You are a senior AI automation architect and lead-generation systems engineer.
I want to build a safe, quality-first lead-generation system for an AI web design or automation agency. The goal is not to scrape random leads and spam them. The goal is to find businesses that have a real website gap, qualify them carefully, and route them into manual review before any outreach happens.
Design the system with two lead lanes:
Lane 1: Google Maps No-Website ProspectorFind local businesses that:
- appear on Google Maps or a similar local search source
- have a meaningful number of reviews
- have a real phone/address/category signal
- appear to have no owned website
- are relevant to the search query
- are likely to be real active businesses
This lane should not assume email is available. Route leads into:
- Qualified_Phone_Review
- Needs_Enrichment
- Manual_Review
- Suppressed
Do not force these into email outreach unless enrichment finds a real contact email.
Lane 2: Slow Website / PageSpeed ProspectorFind businesses that:
- already have an owned website
- have a valid contact email
- have a slow or weak mobile website
- have a commercial reason to improve the website
- are not a directory, booking platform, article, association profile, or weak ICP lead
Use PageSpeed or similar audit evidence, but translate technical metrics into business pain:
- visitors leaving before calling
- mobile visitors not waiting
- missed quote requests
- weaker trust compared to competitors
- local search opportunity loss
Design the architecture with these components:
- Lead intake.
- Deduplication.
- Email validation.
- Query relevance scoring.
- Owned-site detection.
- Third-party platform detection.
- ICP and commercial-fit detection.
- PageSpeed audit.
- Lead scoring.
- Suppression logic.
- Manual approval routing.
- Source run logging.
- Dry-run mode.
- Gmail draft mode, disabled by default.
- Autonomous sending, disabled by default.
Required feature flags:
- TOFU_QUALIFICATION_ENABLED
- TOFU_MAPS_DRAFT_MODE=dry_run
- TOFU_PAGESPEED_DRAFT_MODE=dry_run
- TOFU_DEFAULT_SENDING_PROVIDER=manual_queue
- TOFU_AUTONOMOUS_SENDING_ENABLED=false
- TOFU_EMAIL_PROSPECT_ON_MANUAL_DEMO=false
- TOFU_ROLE_EMAIL_POLICY=deprioritize
- PAGESPEED_TIMEOUT_SECONDS=90
Required safety rules:
- Never send emails automatically.
- Never create batch Gmail drafts until dry-run data is reviewed.

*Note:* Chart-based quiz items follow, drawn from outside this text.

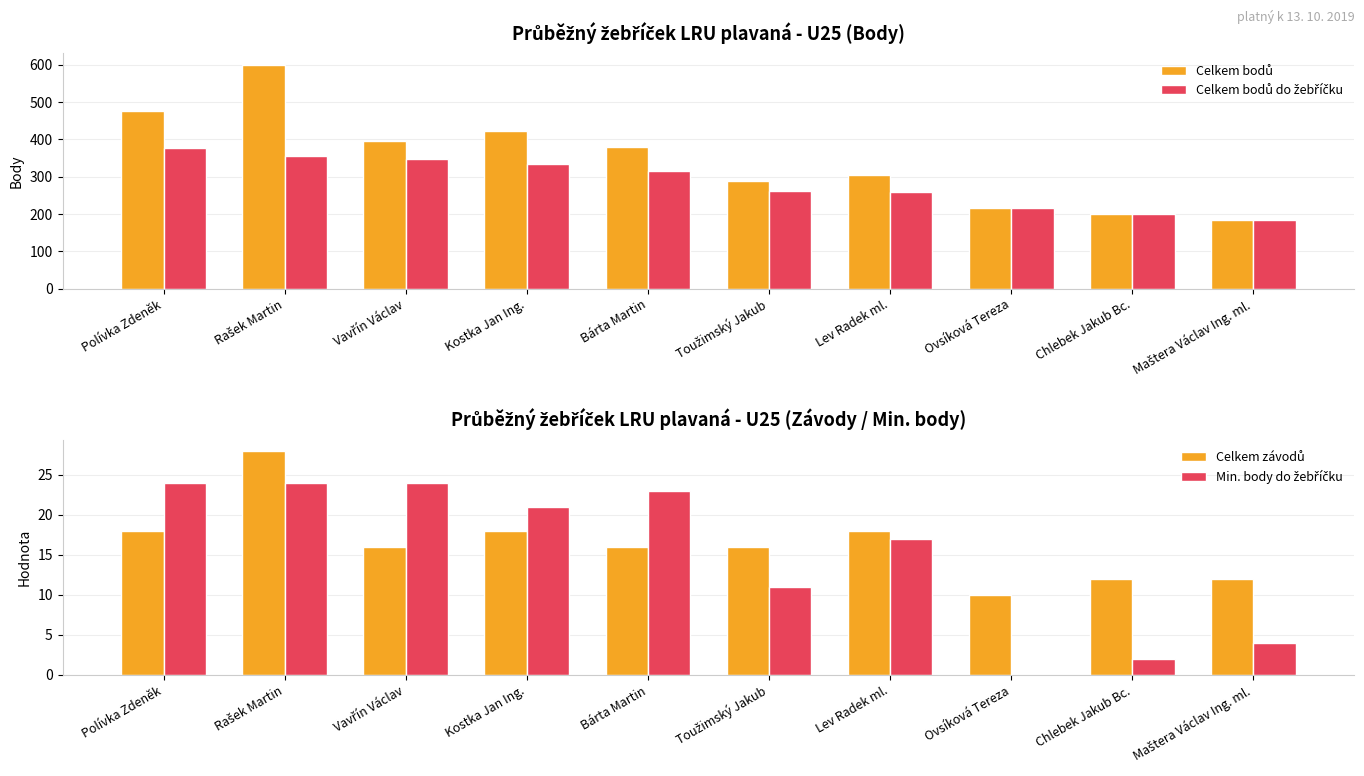

Where does the Celkem závodů series first go above 16?

Polívka Zdeněk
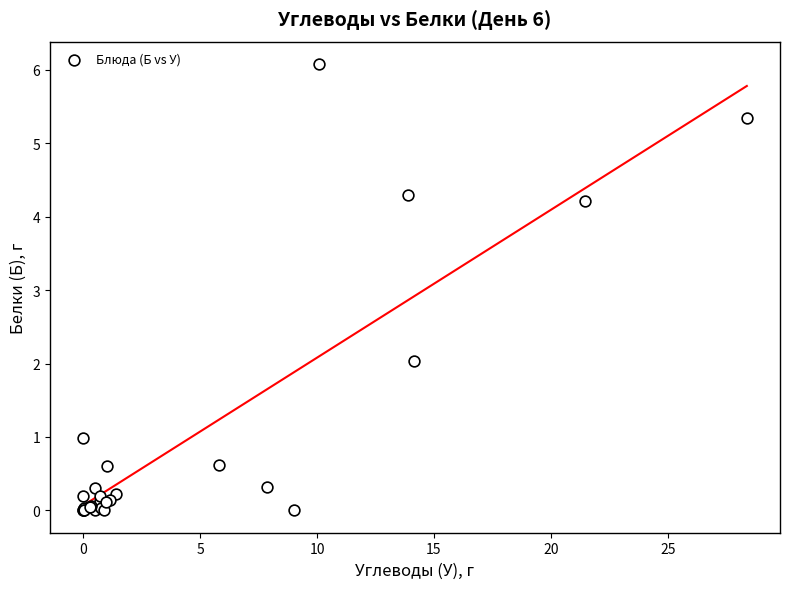

What Y value in the scatter plot is closest to 3?

2.0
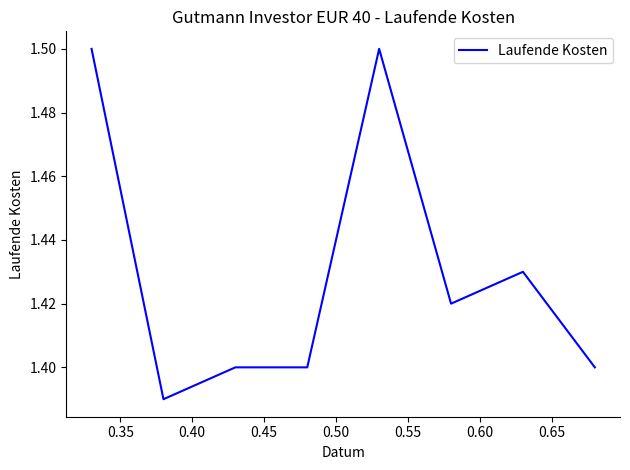

What is the sum of all values?

11.4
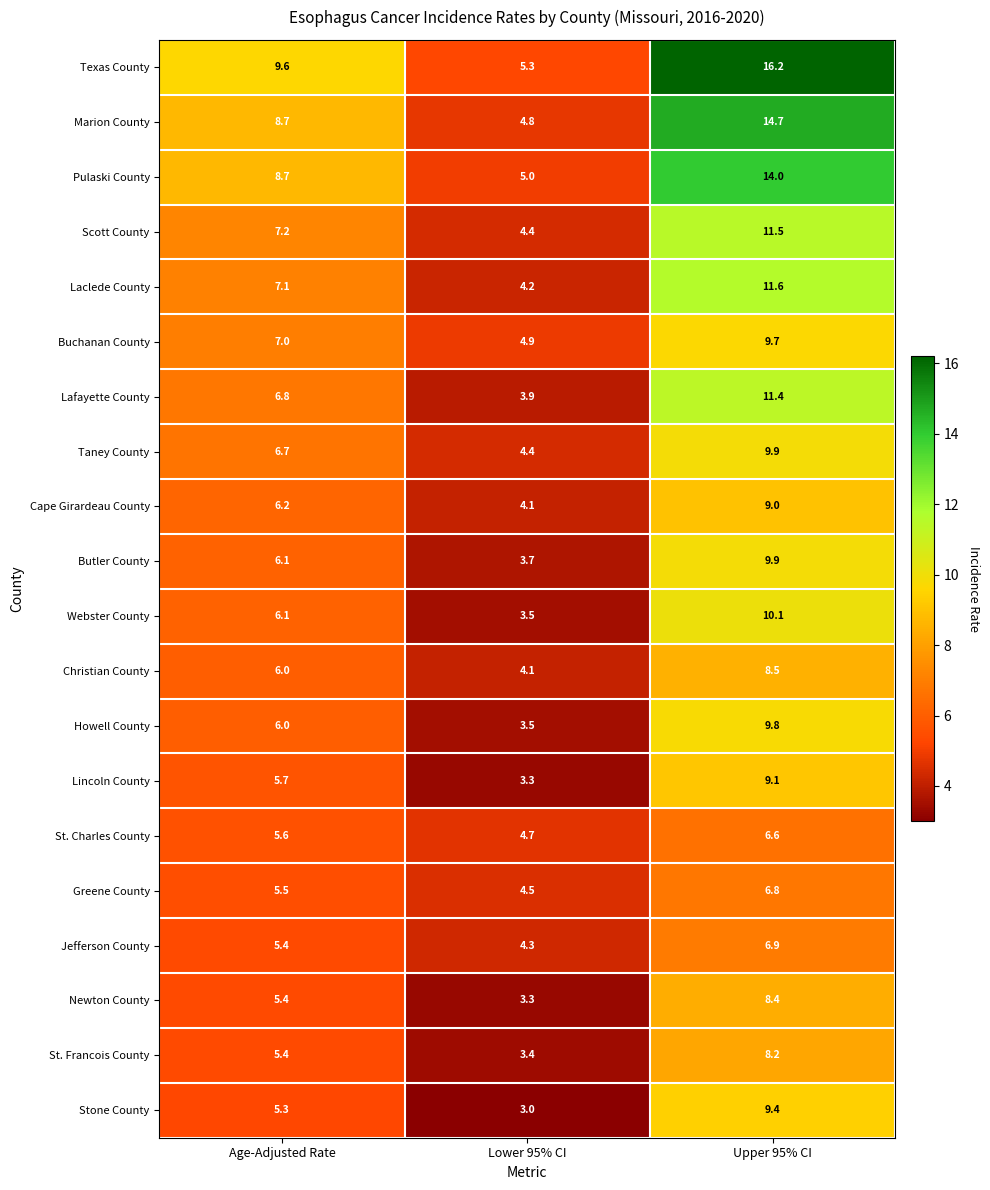

Which series has the largest total across all categories?

Texas County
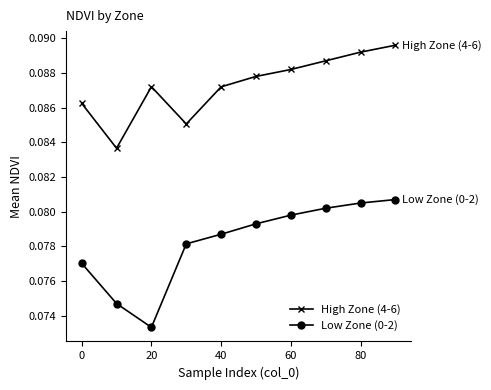

True or false: Low Zone (0-2) and High Zone (4-6) cross at least once.

False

- Never build demos automatically unless a reply is high intent or I manually approve it.
- Never write last_email_copy unless a draft is successfully created.
- Never log API keys or secret query parameters.

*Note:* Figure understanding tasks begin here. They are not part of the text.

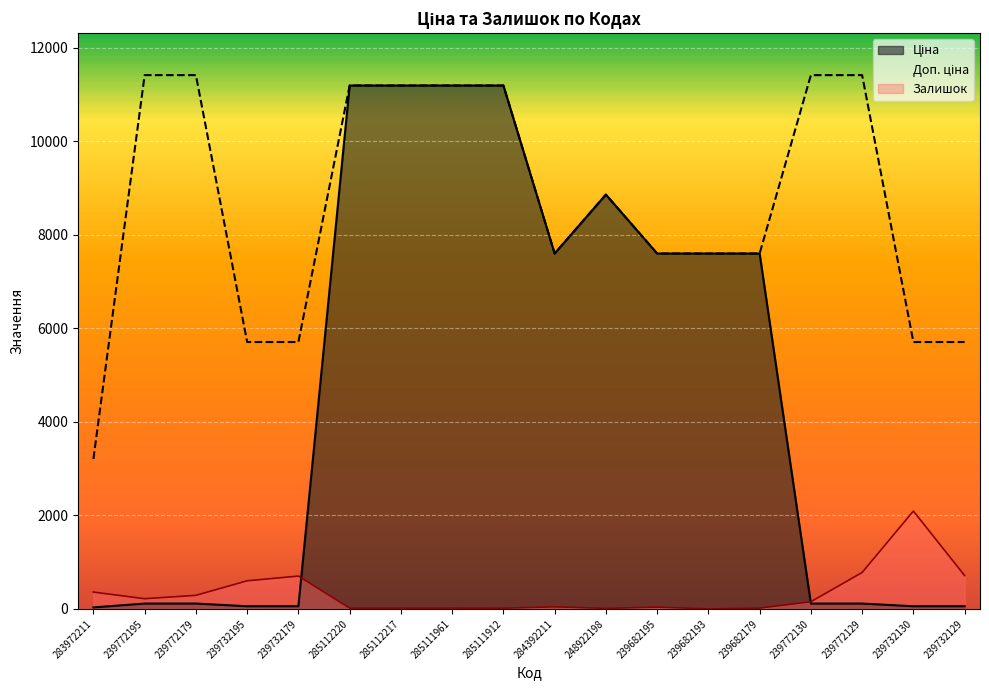

At 239732130, list the series in order from largest to smallest.

Доп. ціна, Залишок, Ціна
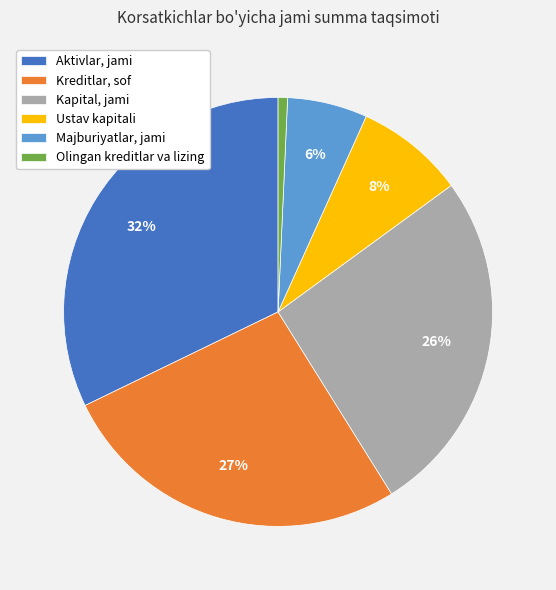

To the nearest percent, what is the difference between the Aktivlar, jami and Olingan kreditlar va lizing slice percentages?

31%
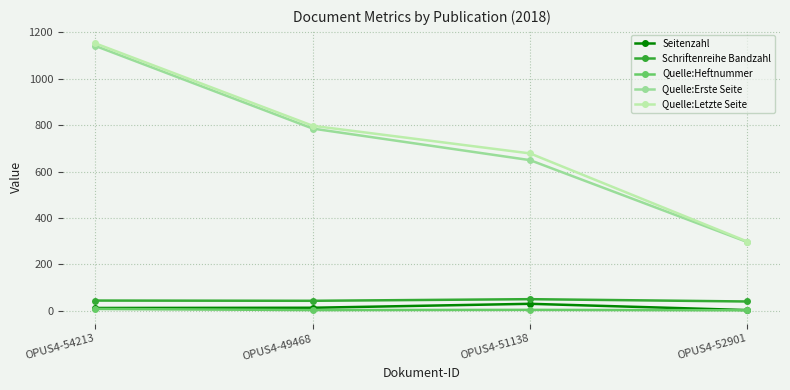

Rank the categories by Quelle:Letzte Seite value from highest to lowest.

OPUS4-54213, OPUS4-49468, OPUS4-51138, OPUS4-52901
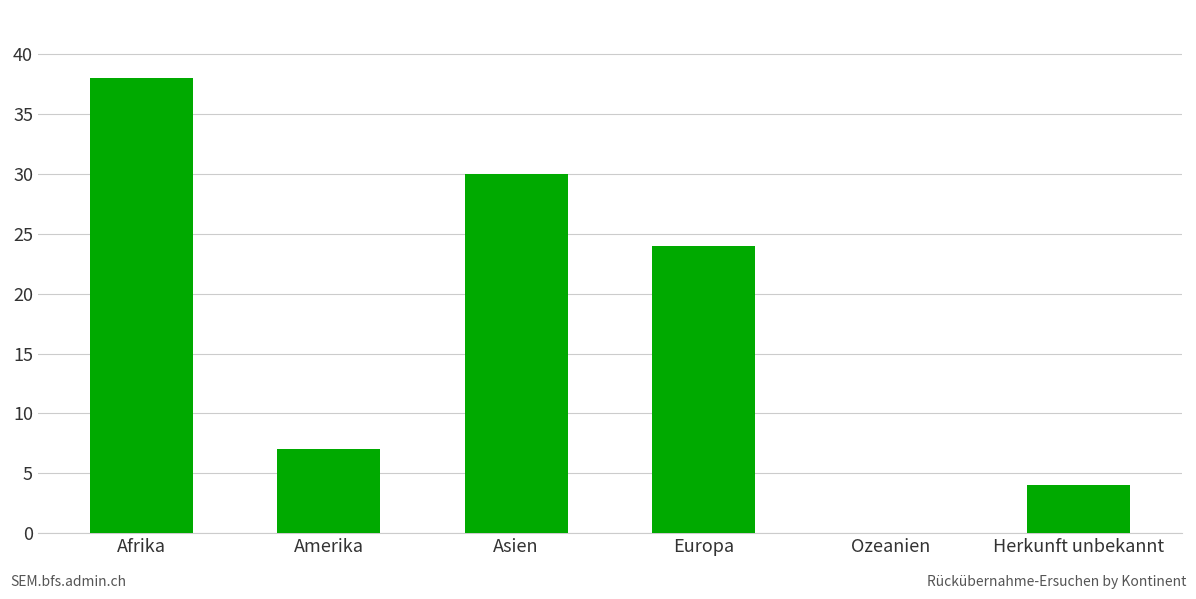

Are the bars grouped side by side (vs. stacked)?

No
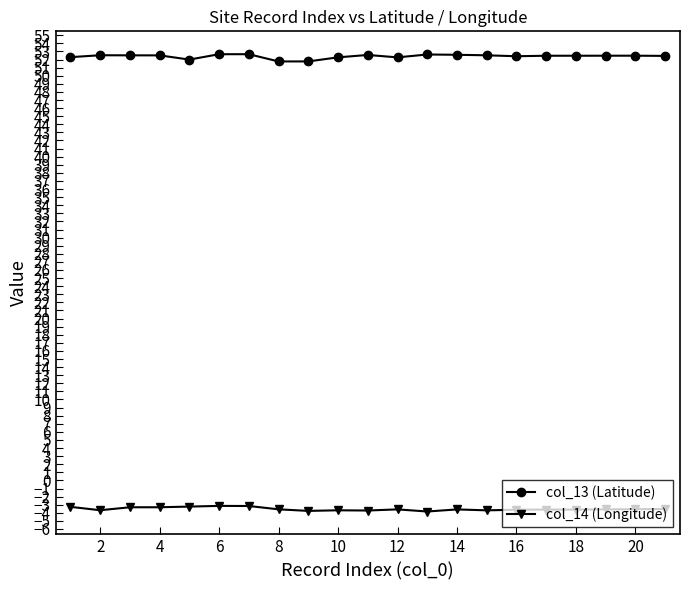

What is the average value of the col_13 (Latitude) series?

52.4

- Every qualification run must be inspectable in the database.
Design the data model or database fields for:
- normalized_status
- lead_score
- score_breakdown
- qualification_reason
- suppression_reason
- campaign_key
- outreach_channel
- sending_provider
- send_mode
- source_query
- source_run_id
- source_quality_score
- intent_label
- intent_score
- demo_status
- demo_last_triggered_at
Deliver:
- Recommended architecture.
- Database fields.
- Status system.
- Scoring logic.
- Suppression rules.
- Feature flags.
- Dry-run flow.
- Gmail draft flow.
- Test plan.
- Rollout plan.
- Rollback plan.
- Example pseudocode for both lead lanes.
Do not write production code until I approve the plan.